Both of these Lunar photos were taken with the C-14 HD at f/11 and deep red filter and the ZWO ASI 120 MC camera in greyscale mode, stacked in Registax. The first image is of the Ptolemeus Region and the second is of Deslandres.

Klaus Brasch        







The following was retrieved from Wikipedia, the free encyclopedia, at en.wikipedia.org/wiki/Ptolemaeus_(lunar_crater) on April 20, 2016

Ptolemaeus (lunar crater)

"Ptolemaeus is an ancient lunar impact crater close to the center of the near side, named for Claudius Ptolemy, the Greco-Roman writer, mathematician, astronomer, geographer and astrologer.

To the south-southeast, Ptolemaeus is joined to the rim of the crater Alphonsus by a section of rugged, irregular terrain, and these form a prominent chain with Arzachel to the south. To the southeast is Albategnius and to the north is the smaller but well-defined Herschel.

The features of Ptolemaeus are highlighted when the Sun is at low angles during the first and last quarter. At full Moon the Sun is directly overhead and the crater contours become more difficult to discern.

The crater has a low, irregular outer rim that is heavily worn and impacted with multiple smaller craters. The rim has a discernibly polygonal shape, although overall it remains circular. The largest of the peaks along the rim, designated Ptolemaeus Gamma (γ), has an altitude of 2.9 km and is located along the northwest rim. The crater has no central peak, a lava-flooded floor, and lacks a ray system. Impact sites of this form are often classified as walled plains, due to their resemblance to the maria.

The somewhat dark-hued floor of Ptolemaeus is notable for several ghost craters, formed where lava has covered a pre-existing crater. These leave only a slight rise where the rim existed, and are difficult to detect except at low angles of sunlight. There are also multiple smaller craters across the floor surface, most notably Ammonius in the northeastern quadrant.

On either side of this crater are linear, irregular gashes in the lunar surface, forming valley-like features. These features are approximately parallel to each other and radiate from the direction of Mare Imbrium to the north-northwest."

The license terms of this written work from Wikipedia may be found at http://creativecommons.org/licenses/by-sa/3.0/











The following was retrieved from Wikipedia, the free encyclopedia, at en.wikipedia.org/wiki/Deslandres_(crater) on April 20, 2016

Deslandres (lunar crater)

"Deslandres is the heavily worn and distorted remains of a lunar impact crater. It is located to the southeast of the Mare Nubium, in the rugged southern highlands of the Moon. In dimension it is the second-largest crater formation on the visible Moon, being beaten only by the 303-kilometer-diameter walled plain Bailly. The northern and eastern parts of the floor display a relatively level surface, but it is pock-marked with numerous craters.

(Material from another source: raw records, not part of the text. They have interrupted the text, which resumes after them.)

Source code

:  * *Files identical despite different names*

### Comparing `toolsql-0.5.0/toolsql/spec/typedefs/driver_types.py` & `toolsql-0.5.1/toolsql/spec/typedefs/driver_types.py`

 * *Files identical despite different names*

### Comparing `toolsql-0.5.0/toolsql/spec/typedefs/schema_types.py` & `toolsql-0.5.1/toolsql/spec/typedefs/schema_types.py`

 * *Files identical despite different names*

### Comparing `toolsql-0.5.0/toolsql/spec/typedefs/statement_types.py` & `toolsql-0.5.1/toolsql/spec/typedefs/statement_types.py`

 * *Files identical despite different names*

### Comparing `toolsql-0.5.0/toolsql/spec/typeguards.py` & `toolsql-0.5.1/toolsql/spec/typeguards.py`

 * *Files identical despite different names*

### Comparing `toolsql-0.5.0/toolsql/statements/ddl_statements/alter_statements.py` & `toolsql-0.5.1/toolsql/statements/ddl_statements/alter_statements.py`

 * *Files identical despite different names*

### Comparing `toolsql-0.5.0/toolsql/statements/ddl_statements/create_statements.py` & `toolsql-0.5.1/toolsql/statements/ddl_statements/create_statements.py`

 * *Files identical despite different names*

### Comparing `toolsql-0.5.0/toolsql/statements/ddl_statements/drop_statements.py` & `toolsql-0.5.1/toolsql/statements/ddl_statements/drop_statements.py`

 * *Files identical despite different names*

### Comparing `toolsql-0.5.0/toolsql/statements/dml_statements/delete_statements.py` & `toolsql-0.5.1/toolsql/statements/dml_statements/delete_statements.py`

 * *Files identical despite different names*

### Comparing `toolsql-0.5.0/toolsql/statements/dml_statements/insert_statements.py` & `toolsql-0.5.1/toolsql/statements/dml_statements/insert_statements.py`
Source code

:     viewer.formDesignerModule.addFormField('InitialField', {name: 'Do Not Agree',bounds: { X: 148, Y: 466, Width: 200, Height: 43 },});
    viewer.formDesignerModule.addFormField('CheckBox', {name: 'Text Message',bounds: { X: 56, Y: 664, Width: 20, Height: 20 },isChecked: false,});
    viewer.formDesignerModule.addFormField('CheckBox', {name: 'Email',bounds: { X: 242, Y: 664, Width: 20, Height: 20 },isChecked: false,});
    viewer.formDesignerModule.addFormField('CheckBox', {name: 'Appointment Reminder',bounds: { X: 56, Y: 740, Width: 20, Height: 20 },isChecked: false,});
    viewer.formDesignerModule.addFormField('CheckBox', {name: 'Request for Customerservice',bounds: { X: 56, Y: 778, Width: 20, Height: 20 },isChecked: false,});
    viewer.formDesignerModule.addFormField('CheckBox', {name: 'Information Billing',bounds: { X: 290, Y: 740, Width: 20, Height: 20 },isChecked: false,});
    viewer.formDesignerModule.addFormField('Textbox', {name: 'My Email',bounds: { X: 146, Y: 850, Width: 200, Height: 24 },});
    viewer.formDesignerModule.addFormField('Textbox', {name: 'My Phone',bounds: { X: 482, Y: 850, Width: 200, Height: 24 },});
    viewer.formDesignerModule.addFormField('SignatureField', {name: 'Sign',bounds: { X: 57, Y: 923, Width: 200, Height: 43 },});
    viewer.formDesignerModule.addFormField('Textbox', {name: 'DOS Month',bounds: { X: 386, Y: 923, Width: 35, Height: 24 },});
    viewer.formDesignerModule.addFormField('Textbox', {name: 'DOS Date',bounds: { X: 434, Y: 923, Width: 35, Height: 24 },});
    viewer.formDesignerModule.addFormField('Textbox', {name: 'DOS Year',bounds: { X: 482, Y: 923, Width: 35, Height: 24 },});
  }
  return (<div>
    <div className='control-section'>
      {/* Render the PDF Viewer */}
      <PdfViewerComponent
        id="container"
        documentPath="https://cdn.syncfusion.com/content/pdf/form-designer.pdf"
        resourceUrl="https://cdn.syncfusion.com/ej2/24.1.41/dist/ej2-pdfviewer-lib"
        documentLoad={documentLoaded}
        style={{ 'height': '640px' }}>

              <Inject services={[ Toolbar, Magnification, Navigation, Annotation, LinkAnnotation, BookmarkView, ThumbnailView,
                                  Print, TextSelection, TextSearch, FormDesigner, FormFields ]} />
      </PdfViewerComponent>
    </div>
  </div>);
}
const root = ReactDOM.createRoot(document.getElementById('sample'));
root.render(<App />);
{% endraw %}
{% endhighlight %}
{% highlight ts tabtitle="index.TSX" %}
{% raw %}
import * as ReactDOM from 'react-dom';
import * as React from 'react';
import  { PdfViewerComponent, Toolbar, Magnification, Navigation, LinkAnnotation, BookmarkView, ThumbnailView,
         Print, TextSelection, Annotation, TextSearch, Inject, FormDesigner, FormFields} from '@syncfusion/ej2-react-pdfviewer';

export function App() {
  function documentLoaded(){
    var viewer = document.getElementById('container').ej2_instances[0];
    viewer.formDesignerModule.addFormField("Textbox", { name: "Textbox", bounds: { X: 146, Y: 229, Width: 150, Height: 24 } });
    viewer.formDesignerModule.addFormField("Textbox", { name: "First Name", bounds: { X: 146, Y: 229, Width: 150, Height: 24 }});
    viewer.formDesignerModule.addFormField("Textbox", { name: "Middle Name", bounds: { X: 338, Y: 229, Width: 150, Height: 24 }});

There is a small region of mare material, due to basaltic lava, along the eastern interior floor.

The crater Walther is attached to the remnant of the eastern rim, and Ball intrudes into the southwestern rim. The crater remnant Lexell has broken across the southeastern rim, forming a "harbor" in the crater floor due to the wide gap in its northern rim. The irregular crater Regiomontanus is attached to the northeast rim of Deslandres. The crater Hell lies entirely within the western rim.

The satellite crater Hell Q lies at the center of a patch of higher albedo surface located in the eastern half of Deslandres. Around the time of the full moon this feature is one of the brightest spots on the lunar surface. The light hue indicates a relatively youthful feature in lunar geological terms. This patch is sometimes referred to as "Cassini's bright spot", as it was first mapped by Cassini in 1672 at the Paris Observatory.

This feature is so heavily eroded and degraded by overlapping impacts that it was not actually recognized as a crater formation until the 20th century. The name for this formation was suggested by Eugène M. Antoniadi in 1942, and was passed during the general assembly of the IAU in 1948.

According to one version, Luna 5 impacted lunar surface in this crater (31°S 8°W).

The first released images from the Lunar Reconnaissance Orbiter in 2009 were of the area in the southern part of this crater."